SUAS INSTRUÇÕES
Responda às perguntas a seguir com base no trecho fornecido.
(a) De qual empresa Marcos Kitano Matsunaga era diretor-executivo?
(b) Em que data o empresário havia desaparecido?
(c) Que cargo Jorge Carrasco ocupa no DHPP?

TRECHO FORNECIDO
══════════════════════════════

A Polícia Civil de São Paulo disse ter levantado indícios concretos de que o executivo Marcos Kitano Matsunaga, 42, que foi morto e teve o corpo esquartejado, traía a mulher.

Elise Ramos Kitano Matsunaga foi presa na noite de ontem apontada como suspeita do crime -ela ainda não foi ouvida formalmente, mas nega qualquer participação.

O corpo dele -diretor-executivo da Yoki, uma das maiores empresas do ramo alimentício do país- foi esquartejado e, ao longo das últimas semanas, as partes foram desovadas em cidades da Grande São Paulo, principalmente em Cotia. O empresário havia desaparecido em 20 de maio.
“Tudo indica que seja um crime passional”, disse o delegado Jorge Carrasco, chefe do DHPP (Departamento de Homicídios e Proteção à Pessoa), que investiga o caso.

══════════════════════════════

INFORMAÇÕES FORNECIDAS
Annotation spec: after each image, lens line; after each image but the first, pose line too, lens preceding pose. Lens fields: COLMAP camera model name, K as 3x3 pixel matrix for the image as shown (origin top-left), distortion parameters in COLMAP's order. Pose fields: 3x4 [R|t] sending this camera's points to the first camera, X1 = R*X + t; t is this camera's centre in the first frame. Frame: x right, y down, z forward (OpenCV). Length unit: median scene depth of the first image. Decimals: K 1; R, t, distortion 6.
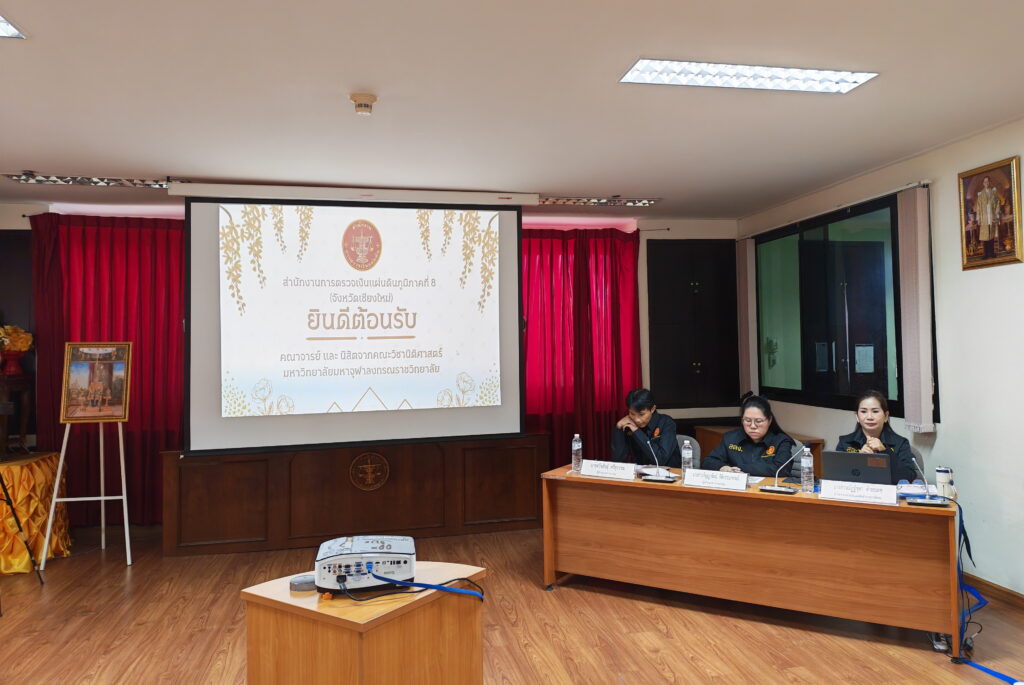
lens RADIAL K [[735.6, 0, 549.1], [0, 735.6, 325.1], [0, 0, 1]] dist [0.055765, -0.035910]
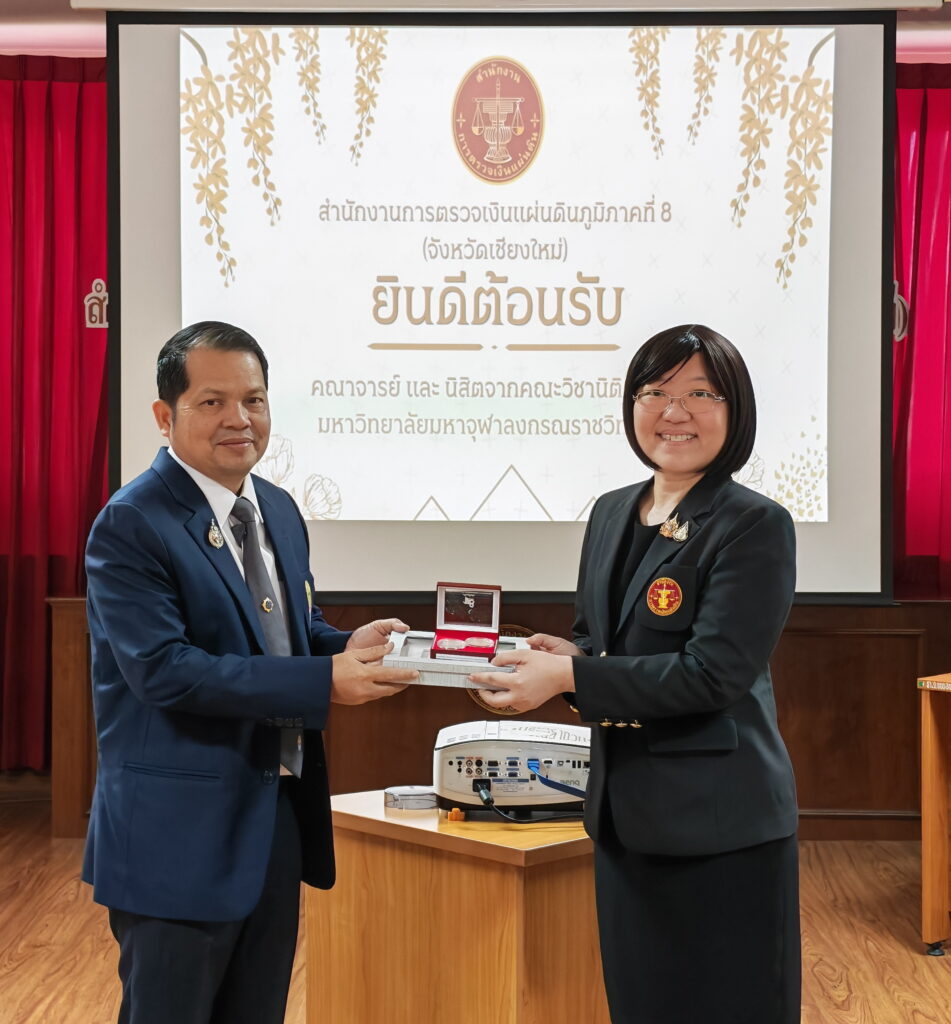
lens RADIAL K [[2297.8, 0, 514.0], [0, 2297.8, 458.0], [0, 0, 1]] dist [0.306264, 0.000000]
pose [[0.975247, 0.024753, -0.219728, 0.045250], [-0.013402, 0.998505, 0.053000, 0.011565], [0.220711, -0.048743, 0.974121, -0.271874]]
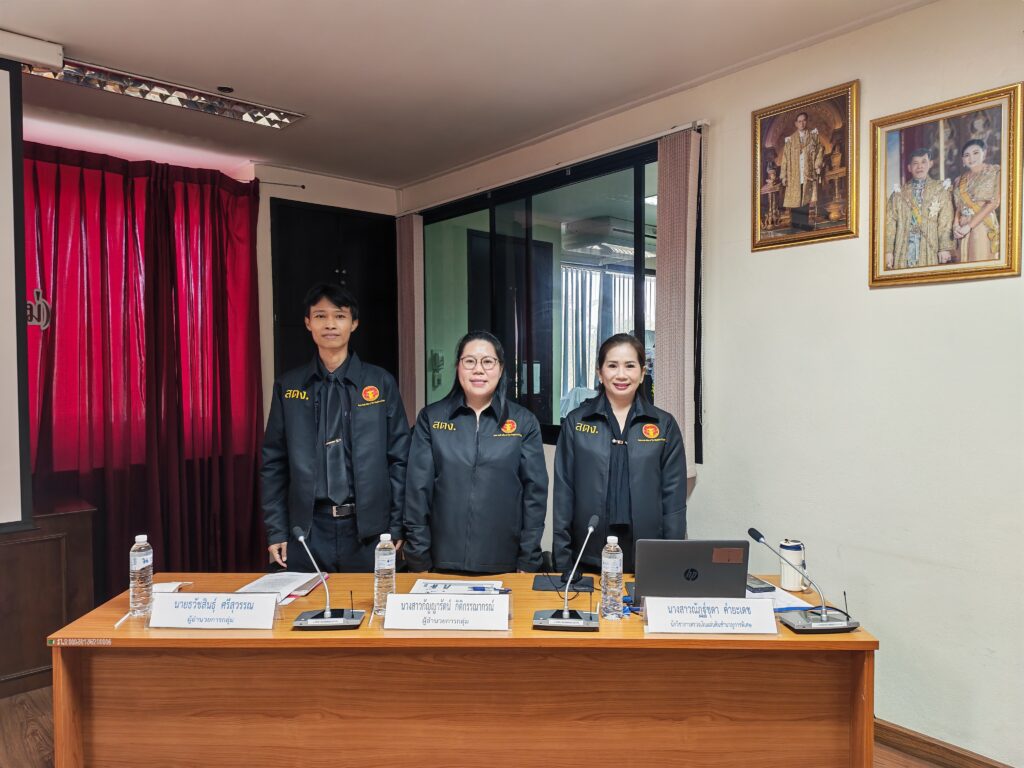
lens RADIAL K [[692.5, 0, 499.2], [0, 692.5, 380.7], [0, 0, 1]] dist [0.071430, -0.078779]
pose [[0.883788, 0.001516, 0.467885, 0.026499], [-0.023159, 0.998911, 0.040509, 0.024712], [-0.467314, -0.046637, 0.882860, 0.454558]]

══════════════════════════════

RESPOSTA DO EXERCÍCIO
(a) Da Yoki.
(b) Em 20 de maio.
(c) É o delegado chefe do DHPP.